Participants : Sébastien Francois, Roumen Andonov, Dominique Lavenier.

This research focuses on the last two stages of *de novo* genome assembly, namely, scaffolding and gap-filling, and shows that they can be solved as part of a single optimization problem. Our approach is based on modeling genome assembly as a problem of finding a simple path in a specific graph that satisfies as many distance constraints as possible encoding the read-pair insert-size information. We formulate it as a mixed-integer linear programming (MILP) problem and apply an optimization solver to find the exact solutions on a benchmark of chloroplast genomes. We show that the presence of repetitions in the set of unitigs is the main reason for the existence of multiple equivalent solutions that are associated to alternative subpaths. We also describe two sufficient conditions and we design efficient algorithms for identifying these subpaths. Comparisons of the results achieved by our tool with the ones obtained with recent assemblers are also presented
[11].

#### Integer Linear Programming for Metabolic Networks

Participants : Kerian Thuillier, Roumen Andonov.

Metabolic networks are a helpful tool to represent and study cell metabolisms. They contain information about every reaction occurring inside an organism. However, metabolic networks of poorly studied species are often incomplete. It is possible to complete these networks with knowledge of other well-known species.

In this study, we present a new linear programming approach for the problem of topological activation in metabolic networks based on flows and the Miller, Tucker and Zemlin (MTZ) formulation for
solving the longest path problem.
We developed a tool called *Flutampl* with ampl (A Mathematical Programming Language). It returns optimal solutions for the hybrid completion directly from *sbml* files (the data format used for modelling metabolic networks) [37].
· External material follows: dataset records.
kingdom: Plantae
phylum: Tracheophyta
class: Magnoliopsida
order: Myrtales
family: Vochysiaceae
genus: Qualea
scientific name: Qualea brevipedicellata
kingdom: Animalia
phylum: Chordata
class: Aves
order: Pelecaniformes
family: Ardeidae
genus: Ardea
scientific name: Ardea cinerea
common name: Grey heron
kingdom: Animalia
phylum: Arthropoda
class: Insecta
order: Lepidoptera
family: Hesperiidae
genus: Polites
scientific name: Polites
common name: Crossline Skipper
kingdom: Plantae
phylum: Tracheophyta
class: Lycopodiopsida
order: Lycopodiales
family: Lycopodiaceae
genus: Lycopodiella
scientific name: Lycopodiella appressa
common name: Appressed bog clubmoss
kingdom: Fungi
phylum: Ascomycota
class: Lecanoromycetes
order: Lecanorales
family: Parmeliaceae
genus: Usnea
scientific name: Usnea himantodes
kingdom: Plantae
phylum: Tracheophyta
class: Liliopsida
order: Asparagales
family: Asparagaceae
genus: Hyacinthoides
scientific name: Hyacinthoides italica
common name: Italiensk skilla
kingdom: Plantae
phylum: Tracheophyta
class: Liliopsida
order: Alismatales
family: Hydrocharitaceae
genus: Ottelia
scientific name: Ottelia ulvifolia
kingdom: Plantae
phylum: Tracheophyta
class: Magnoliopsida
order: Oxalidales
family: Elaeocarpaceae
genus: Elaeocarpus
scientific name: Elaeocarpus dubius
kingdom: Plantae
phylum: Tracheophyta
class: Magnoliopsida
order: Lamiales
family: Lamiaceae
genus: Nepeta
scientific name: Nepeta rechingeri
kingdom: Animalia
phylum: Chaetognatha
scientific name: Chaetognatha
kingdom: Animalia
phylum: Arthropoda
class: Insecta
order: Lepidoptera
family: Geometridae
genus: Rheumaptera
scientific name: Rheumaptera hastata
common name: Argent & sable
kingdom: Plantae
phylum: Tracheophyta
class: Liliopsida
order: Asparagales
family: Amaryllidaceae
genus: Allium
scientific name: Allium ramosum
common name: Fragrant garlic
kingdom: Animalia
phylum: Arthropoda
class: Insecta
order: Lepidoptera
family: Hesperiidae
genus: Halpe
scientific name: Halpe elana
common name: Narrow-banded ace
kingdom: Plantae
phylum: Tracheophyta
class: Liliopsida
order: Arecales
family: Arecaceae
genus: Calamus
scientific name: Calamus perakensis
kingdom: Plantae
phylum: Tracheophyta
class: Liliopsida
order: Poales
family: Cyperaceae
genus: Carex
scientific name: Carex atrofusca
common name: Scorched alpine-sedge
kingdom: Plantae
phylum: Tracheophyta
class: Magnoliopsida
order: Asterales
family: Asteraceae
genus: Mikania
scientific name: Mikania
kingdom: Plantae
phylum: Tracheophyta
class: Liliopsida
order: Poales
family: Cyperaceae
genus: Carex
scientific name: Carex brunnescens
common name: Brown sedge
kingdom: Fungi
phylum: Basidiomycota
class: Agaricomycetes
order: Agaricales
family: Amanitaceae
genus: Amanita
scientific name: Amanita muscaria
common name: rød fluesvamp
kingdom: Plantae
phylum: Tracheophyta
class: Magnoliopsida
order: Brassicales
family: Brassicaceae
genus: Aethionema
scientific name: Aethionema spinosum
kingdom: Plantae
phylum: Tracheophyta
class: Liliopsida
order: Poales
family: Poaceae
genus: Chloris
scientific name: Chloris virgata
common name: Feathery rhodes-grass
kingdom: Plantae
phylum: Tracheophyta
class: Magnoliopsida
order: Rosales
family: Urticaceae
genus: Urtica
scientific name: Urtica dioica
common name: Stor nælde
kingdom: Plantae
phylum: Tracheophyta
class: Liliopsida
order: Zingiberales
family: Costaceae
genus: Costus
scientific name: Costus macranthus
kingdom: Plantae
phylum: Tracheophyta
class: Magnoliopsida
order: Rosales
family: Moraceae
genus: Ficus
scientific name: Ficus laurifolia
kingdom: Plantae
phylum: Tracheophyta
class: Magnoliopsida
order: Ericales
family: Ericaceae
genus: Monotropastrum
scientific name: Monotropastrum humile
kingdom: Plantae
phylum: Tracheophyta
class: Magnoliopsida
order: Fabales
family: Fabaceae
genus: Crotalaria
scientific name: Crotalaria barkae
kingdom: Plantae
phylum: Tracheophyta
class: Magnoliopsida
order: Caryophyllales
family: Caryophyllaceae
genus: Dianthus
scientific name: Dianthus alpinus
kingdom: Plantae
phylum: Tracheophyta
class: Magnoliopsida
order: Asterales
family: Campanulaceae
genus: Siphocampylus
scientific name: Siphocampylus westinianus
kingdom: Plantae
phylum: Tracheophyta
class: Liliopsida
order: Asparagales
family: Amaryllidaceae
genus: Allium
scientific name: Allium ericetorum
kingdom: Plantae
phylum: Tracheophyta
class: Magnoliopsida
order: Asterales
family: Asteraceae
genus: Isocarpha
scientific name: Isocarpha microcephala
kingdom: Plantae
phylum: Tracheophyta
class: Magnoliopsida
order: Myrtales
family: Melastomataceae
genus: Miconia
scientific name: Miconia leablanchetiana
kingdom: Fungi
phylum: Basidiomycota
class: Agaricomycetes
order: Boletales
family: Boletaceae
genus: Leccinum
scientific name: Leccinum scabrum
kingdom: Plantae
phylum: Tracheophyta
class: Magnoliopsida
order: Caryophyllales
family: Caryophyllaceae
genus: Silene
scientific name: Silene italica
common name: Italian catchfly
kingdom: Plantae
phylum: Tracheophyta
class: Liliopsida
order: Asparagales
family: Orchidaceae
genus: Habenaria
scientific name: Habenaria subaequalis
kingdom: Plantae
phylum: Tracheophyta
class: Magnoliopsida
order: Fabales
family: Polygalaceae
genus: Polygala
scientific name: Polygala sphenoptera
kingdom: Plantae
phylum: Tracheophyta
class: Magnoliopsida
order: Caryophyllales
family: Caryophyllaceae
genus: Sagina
#### Integer Linear Programming for De novo Long Reads Assembly

Participants : Victor Epain, Roumen Andonov, Dominique Lavenier.

To tackle the de novo long read assembly problem, we investigate a new 2-step method based on integer linear programming. The first step orders the long reads and the second one generates a consensus sequence. Each step is based on a different IPL specification. In 2019, we focused on step 1: long reads are first compared to build an overlapping graph. Then we use integer linear programming to find the heaviest path in a graph $G=(V,E,\lambda )$, where $V$ is the vertices set corresponding to the long reads, $E$ the edge set associated to the overlaps between long reads and $\lambda $ the overlap length. For large graph, $V$ is partitioned into several parts, each one is solved independently, and the solutions are merged together. Preliminary experimentation show that bacteria assemblies can be successfully solved in a few minutes [31].